MyState general manager of sales and distribution Huw Bough said the broker channel remains a key strategic pillar for MyState as the organisation continues to expand and broaden loan diversification nationally.
“Already, we have experienced a 225 per cent year-on-year increase in home loan originations by making critical improvements to how we work with mortgage brokers,” Mr Bough said.
Meanwhile, non-major lender Suncorp Bank is broadening its third-party distribution reach by building long-term relationships with customer-centric brokers.
Speaking to Mortgage Business, Suncorp’s head of intermediaries, Steve Degetto, said the bank’s primary focus is being seen as a genuine alternative for brokers.
“We really want to send the message that we are absolutely open for business,” Mr Degetto said.
“We want to fill that mantle of being the genuine alternative to brokers at the busiest time of the year.”
Mr Degetto has worked in the banking industry for 20 years and says he can’t remember the mortgage market being more competitive.
Teachers Mutual Bank has seen its home loan portfolio grow 11.44 per cent in the 12 months to 30 June.

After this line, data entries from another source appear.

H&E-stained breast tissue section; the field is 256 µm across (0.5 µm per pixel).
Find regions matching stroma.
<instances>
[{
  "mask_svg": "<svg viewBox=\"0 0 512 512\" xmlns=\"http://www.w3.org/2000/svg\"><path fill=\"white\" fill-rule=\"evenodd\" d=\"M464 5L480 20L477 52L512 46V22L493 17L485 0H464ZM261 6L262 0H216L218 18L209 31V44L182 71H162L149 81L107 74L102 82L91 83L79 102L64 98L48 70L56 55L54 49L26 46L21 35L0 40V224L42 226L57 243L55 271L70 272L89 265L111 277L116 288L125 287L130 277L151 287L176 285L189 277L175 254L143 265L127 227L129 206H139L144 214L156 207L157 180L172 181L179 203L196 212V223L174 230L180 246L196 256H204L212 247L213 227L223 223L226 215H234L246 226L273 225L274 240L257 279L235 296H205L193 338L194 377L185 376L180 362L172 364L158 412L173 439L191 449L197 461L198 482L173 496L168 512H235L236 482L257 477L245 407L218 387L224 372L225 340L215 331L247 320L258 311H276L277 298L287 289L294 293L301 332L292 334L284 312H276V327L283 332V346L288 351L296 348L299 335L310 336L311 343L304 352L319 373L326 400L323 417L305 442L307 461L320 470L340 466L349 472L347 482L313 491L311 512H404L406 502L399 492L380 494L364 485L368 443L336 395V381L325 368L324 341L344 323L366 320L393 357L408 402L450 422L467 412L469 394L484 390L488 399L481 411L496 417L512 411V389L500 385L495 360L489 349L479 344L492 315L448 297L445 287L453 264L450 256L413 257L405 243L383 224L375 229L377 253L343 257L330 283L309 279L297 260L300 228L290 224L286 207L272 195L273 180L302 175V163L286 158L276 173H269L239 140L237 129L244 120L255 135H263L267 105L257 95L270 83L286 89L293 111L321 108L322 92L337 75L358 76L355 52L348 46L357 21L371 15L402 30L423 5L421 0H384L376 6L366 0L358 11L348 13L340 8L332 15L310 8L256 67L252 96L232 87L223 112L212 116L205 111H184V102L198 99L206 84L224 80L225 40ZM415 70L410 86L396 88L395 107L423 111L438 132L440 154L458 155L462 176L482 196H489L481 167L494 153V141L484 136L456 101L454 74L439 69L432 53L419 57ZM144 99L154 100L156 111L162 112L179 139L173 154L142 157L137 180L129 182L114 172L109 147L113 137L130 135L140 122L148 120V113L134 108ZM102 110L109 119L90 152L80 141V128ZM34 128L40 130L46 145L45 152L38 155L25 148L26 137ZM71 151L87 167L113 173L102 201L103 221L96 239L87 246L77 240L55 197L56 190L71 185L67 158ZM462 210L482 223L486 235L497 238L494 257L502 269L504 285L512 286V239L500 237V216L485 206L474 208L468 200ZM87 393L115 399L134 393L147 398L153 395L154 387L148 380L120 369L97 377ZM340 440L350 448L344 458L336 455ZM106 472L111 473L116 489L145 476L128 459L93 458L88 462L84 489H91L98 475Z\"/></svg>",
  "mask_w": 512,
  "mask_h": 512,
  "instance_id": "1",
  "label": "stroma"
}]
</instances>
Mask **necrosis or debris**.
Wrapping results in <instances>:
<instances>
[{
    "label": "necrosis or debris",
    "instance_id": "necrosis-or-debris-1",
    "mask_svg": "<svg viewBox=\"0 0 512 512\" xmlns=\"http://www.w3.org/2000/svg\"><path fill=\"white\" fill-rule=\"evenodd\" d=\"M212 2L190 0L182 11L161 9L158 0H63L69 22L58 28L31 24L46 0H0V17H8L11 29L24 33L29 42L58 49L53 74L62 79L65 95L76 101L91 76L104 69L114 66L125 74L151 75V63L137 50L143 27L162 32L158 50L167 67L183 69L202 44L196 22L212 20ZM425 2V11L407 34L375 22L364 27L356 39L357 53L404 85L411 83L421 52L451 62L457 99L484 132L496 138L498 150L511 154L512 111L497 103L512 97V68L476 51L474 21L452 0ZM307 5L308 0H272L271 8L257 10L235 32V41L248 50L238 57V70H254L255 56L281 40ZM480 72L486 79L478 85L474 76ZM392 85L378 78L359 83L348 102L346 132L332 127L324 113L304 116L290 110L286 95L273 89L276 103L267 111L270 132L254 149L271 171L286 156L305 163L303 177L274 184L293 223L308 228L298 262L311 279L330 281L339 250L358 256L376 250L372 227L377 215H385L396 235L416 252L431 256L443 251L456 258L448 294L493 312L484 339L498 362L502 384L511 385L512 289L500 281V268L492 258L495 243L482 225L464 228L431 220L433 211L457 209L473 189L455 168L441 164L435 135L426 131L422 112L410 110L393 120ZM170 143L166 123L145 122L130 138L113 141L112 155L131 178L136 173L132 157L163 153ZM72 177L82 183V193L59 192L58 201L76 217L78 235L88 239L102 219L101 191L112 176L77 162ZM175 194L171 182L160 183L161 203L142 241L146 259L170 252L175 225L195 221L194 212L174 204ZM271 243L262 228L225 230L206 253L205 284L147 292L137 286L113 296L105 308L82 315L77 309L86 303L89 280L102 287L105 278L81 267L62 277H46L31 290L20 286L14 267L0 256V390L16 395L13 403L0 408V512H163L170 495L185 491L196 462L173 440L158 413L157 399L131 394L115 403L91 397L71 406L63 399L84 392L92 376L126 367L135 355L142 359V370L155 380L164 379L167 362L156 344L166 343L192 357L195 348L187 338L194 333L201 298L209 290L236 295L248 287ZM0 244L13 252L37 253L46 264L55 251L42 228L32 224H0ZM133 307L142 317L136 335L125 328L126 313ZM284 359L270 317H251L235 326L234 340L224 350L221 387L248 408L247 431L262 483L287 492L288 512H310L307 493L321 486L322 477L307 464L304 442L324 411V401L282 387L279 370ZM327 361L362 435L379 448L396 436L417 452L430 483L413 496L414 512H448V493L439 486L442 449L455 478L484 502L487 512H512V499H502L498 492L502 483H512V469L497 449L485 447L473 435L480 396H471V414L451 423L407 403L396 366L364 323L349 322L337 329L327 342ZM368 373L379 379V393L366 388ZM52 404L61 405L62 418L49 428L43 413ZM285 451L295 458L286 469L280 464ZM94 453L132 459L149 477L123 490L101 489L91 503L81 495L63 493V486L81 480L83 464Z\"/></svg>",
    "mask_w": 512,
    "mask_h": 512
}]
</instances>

Having made a highly successful entry to the mortgage broker channel in 2013/2014, chief executive Steve James attributes much of the result to broker-generated loans.
“Our entry to the broker home loan channel has gone exceptionally well, and contributed in part to our very sound performance in home loans,” Mr James said.
“With 50 per cent of Australian home loans facilitated by brokers, we can now serve more members and potential members for their mortgage needs,” he said.
ME Bank reported a 28 per cent profit increase over the 2013/2014 financial year, driven by growth in home loan settlements, up 19 per cent to $3.8 billion.
Since establishing its broker offering in December 2011, ME Bank has partnered with 18 of Australia’s largest aggregation groups and accredited nearly 5,000 brokers, delivering $1.2 billion in home loan settlements, up 143 per cent from $500 million the previous year.
Meanwhile, online distribution is gaining momentum as customers increasingly turn to mobile applications for their mortgage solutions.
“The ability to process new loans efficiently, entirely online (directly or through mobile bankers or brokers) all the way from application to approval to settlement, will eventually become the norm for the lending mortgage market,” the S&P report said.